# If there is a 70D it better be good.



## bigal1000 (Feb 21, 2013)

Just took a look at the Nikon D7100 pretty impressive,will Canon respond I hope so.Time to switch to Nikon?


----------



## JBrown (Feb 22, 2013)

Feeling the same way. I dont have much glass and nikon is really putting out some good stuff tempting me to switch.


----------



## jaomul (Feb 22, 2013)

If your to good a photographer for you current camera you should of course switch


----------



## goodguy (Feb 22, 2013)

The D7100 is a good camera probably the current best DX camera in the market and the price is amazing for such a camera but I am very curious to see what Canon's new cameras will be like, I think Canon will not be left behind and soon will show the replacement for the 7D and 60D, while I am using Nikon for my DSLR needs I am very interested to see where Canon is going and what new cameras they will bring out.

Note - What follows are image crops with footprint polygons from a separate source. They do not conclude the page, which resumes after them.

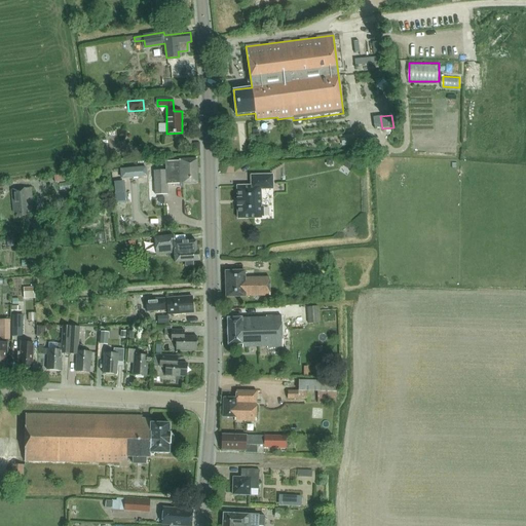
[(360,138),(341,140),(342,147),(361,146),(360,138)]
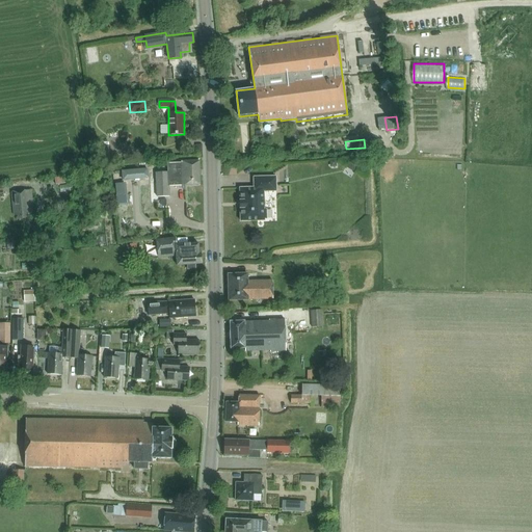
[(382,144),(375,148),(379,157),(387,154),(387,150),(382,144)]
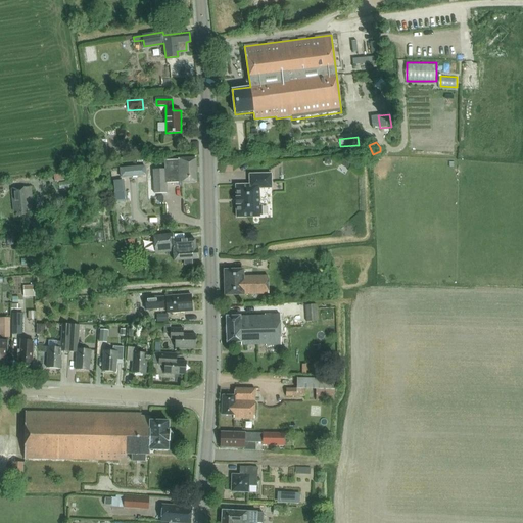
[(109,160),(107,144),(96,145),(97,161),(109,160)]
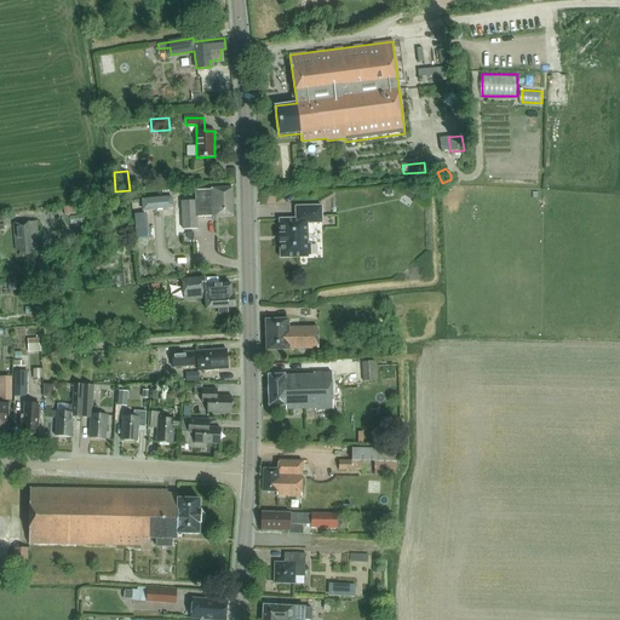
[(197,216),(233,214),(233,189),(196,190),(197,201),(183,201),(184,229),(199,229),(197,216)]
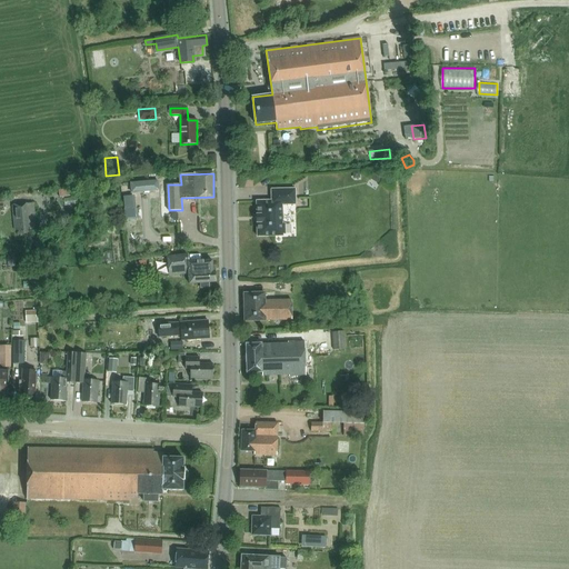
[(161,191),(160,181),(132,183),(133,193),(161,191)]
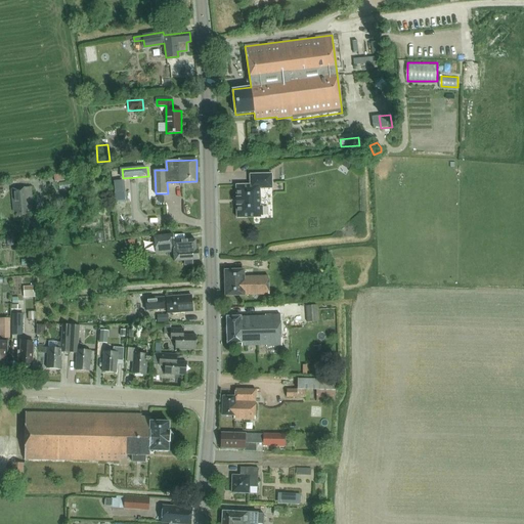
[(250,185),(236,185),(236,218),(260,217),(260,215),(262,215),(262,207),(260,207),(260,188),(272,188),(272,174),(250,174),(250,185)]
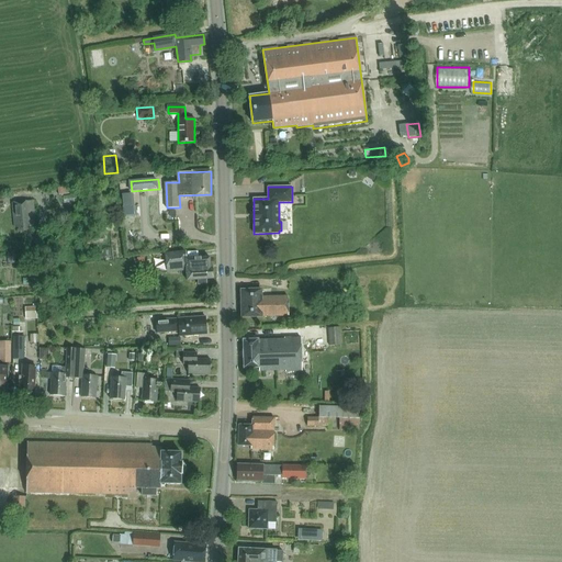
[(29,226),(36,225),(34,202),(13,204),(15,227),(19,227),(20,231),(30,229),(29,226)]
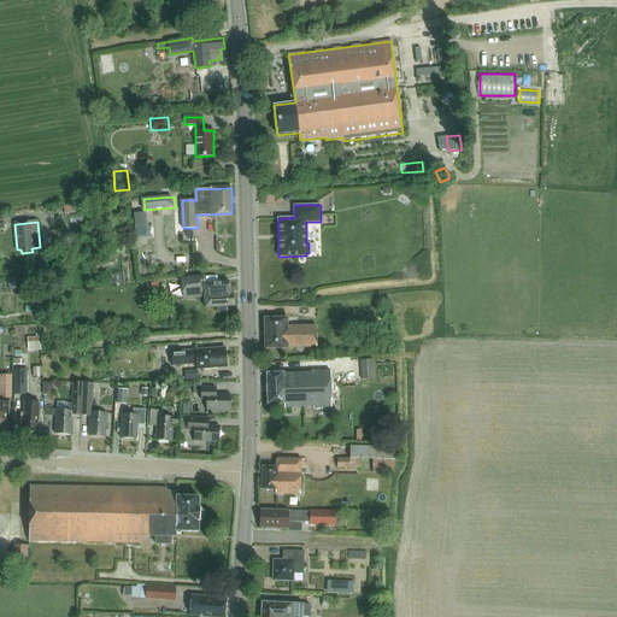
[(228,306),(235,305),(234,294),(231,295),(230,282),(205,285),(204,276),(183,278),(184,294),(206,292),(207,307),(218,306),(218,313),(228,312),(228,306)]
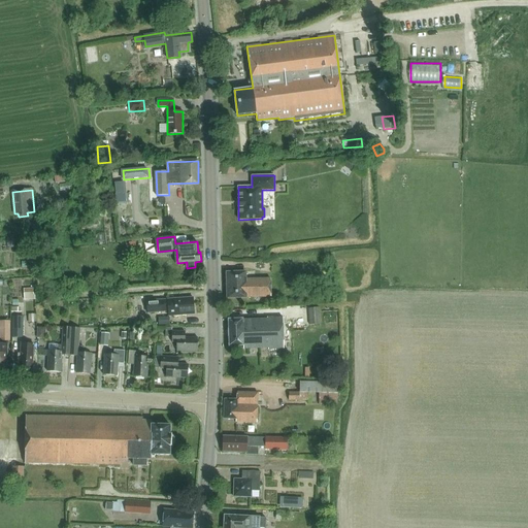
[(246,298),(270,297),(270,279),(245,279),(245,272),(226,273),(227,299),(246,298)]
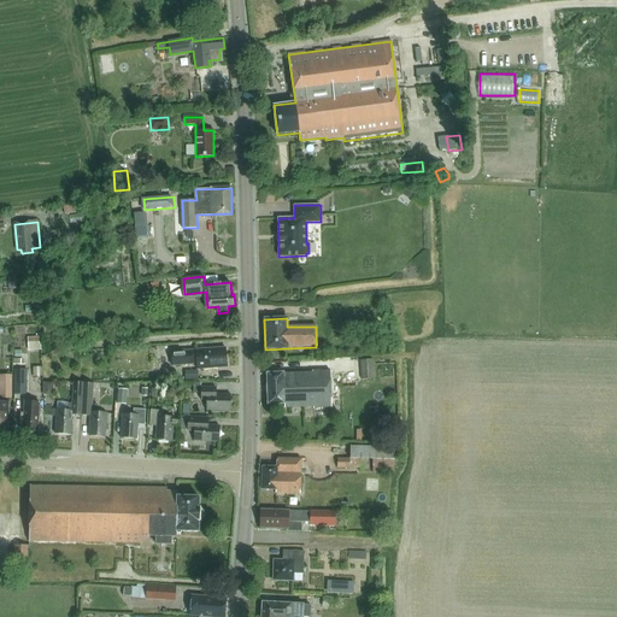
[(197,350),(172,352),(174,365),(198,364),(198,369),(228,366),(225,347),(197,350)]
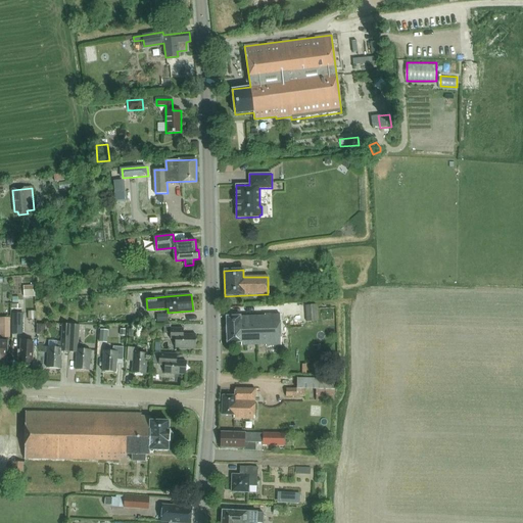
[(318,322),(317,305),(305,306),(306,322),(318,322)]
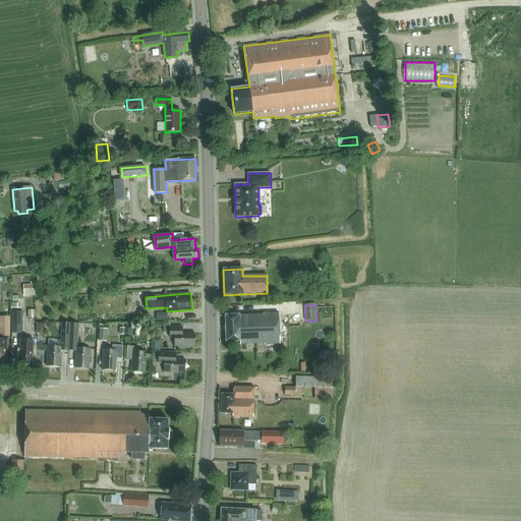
[(11,334),(22,334),(22,312),(11,312),(11,334)]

Canon needs to come out with a new sensor, its 18MP sensor as good as it is has had its days and now is old, I am sure the next camera will bring a new sensor.


----------



## JBrown (Feb 22, 2013)

I dont believe my camera is my limitation per se, but of course I want the best I can get for my money which right now appears to be Nikon.

I really dont need more megapixels, what I want is better AF, noise performance, dual slots, larger buffer and burst rate. When I think about it megapixels is the least important to me.


----------